Discrete Choice/Conjoint Methods

Method:

Conjoint and MaxDiff analysis are used to determine the implicit values placed on a large set of features or product options. Conjoint analysis simulates ‘real-world’ decision-making by asking people to choose between complete product packages. It helps untangle the complex tradeoffs people subconsciously make when selecting one product over another (for example, weight, battery life, screen resolution, and cost for a laptop). MaxDiff analysis, also known as best-worst scaling, is used to determine the relative preferences for a large set of features.

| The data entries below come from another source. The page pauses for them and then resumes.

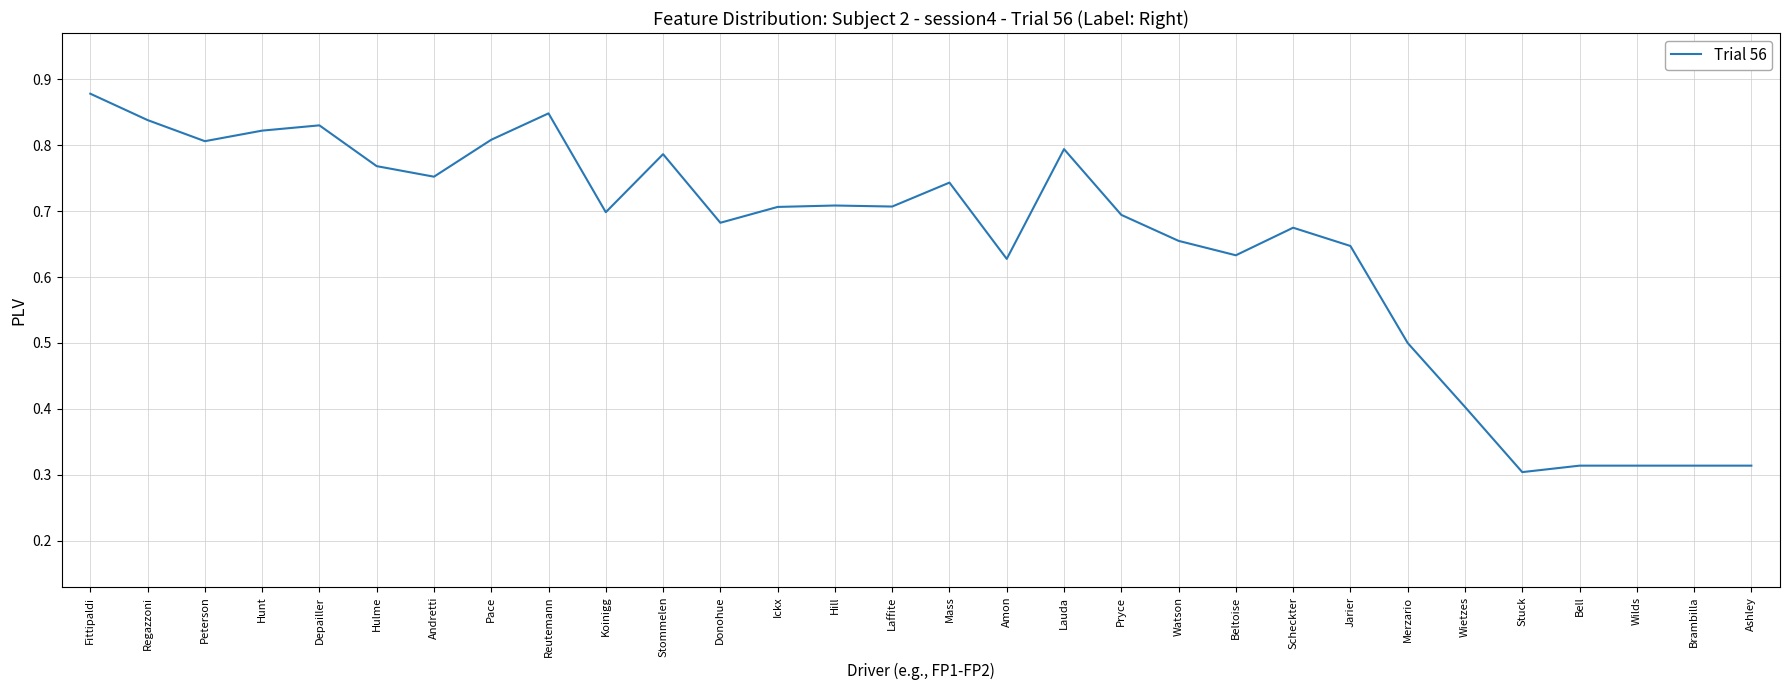

Between Amon and Laffite, which is larger?

Laffite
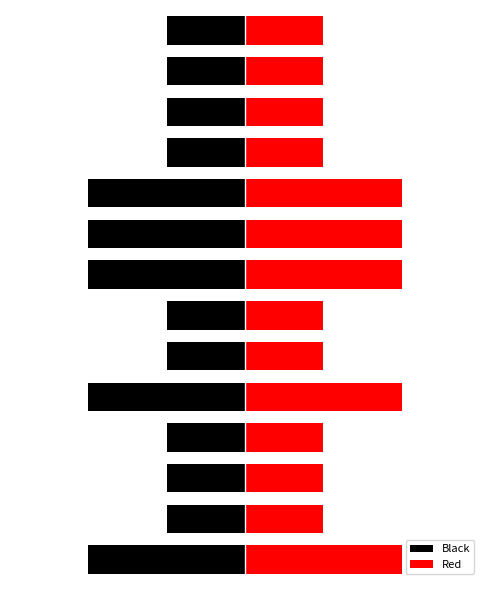

Reading left to right, what are all the values shown in this chart?

Black: 0=-2	1=-1	2=-1	3=-1	4=-2	5=-1	6=-1	7=-2	8=-2	9=-2	10=-1	11=-1	12=-1	13=-1
Red: 0=2	1=1	2=1	3=1	4=2	5=1	6=1	7=2	8=2	9=2	10=1	11=1	12=1	13=1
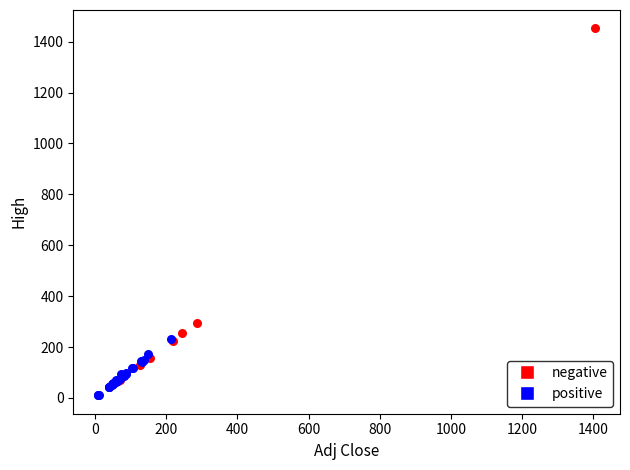

Which series reaches the maximum Y coordinate?

negative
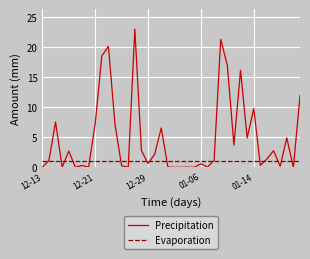

Which series has the largest total across all categories?

Precipitation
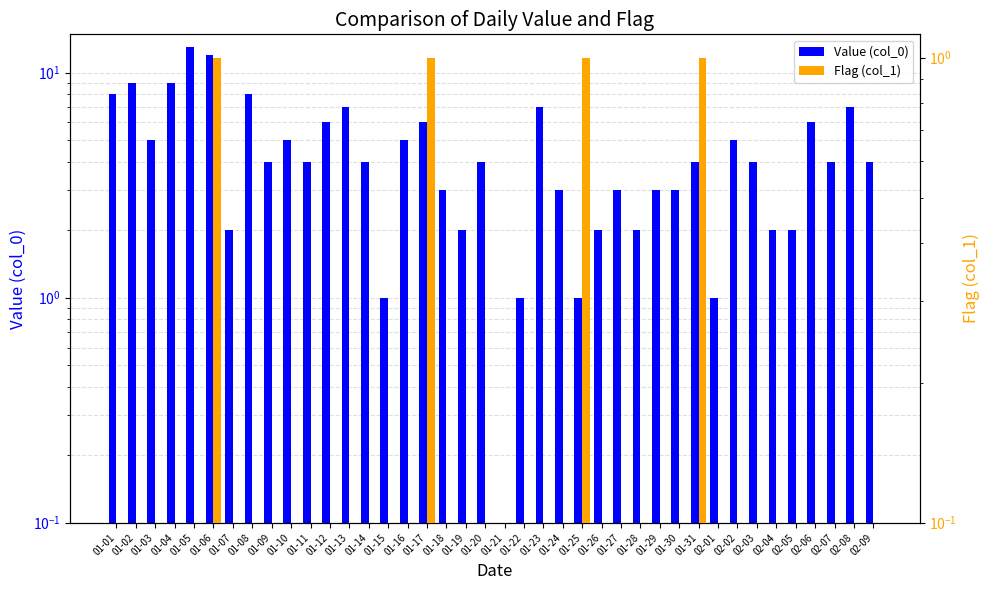

Are the bars horizontal?

No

Since people are better at judging items at extremes than at discriminating among items of middling importance, MaxDiff studies repeatedly ask respondents to pick the most important and least important from different sets of features.

Benefits:
  • Make informed product design and therapy formulation decisions, based on research that reflects the real way people weigh the pros and cons of different features and think about their product preferences.

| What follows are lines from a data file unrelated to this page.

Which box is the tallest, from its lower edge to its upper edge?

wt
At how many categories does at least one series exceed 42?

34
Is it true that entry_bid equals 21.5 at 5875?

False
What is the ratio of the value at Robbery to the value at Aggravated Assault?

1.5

  • Understand how key patient or HCP segments differ in the importance they place on different features and attributes.
  • With conjoint analysis, a ‘what-if’ simulator translates the utility scores into a predictive model. Adjust the attributes and levels to understand the impact of feature trade-offs on share of preference.
Examples:
  • Prioritize CGM user-interface features to direct product software development.
  • Uncover the relative importance different patient segments place on a new drug’s benefits and risks and estimate share of preference in taking the therapy.
  • Determine the differentiating features for the design and ergonomics of a new CGM.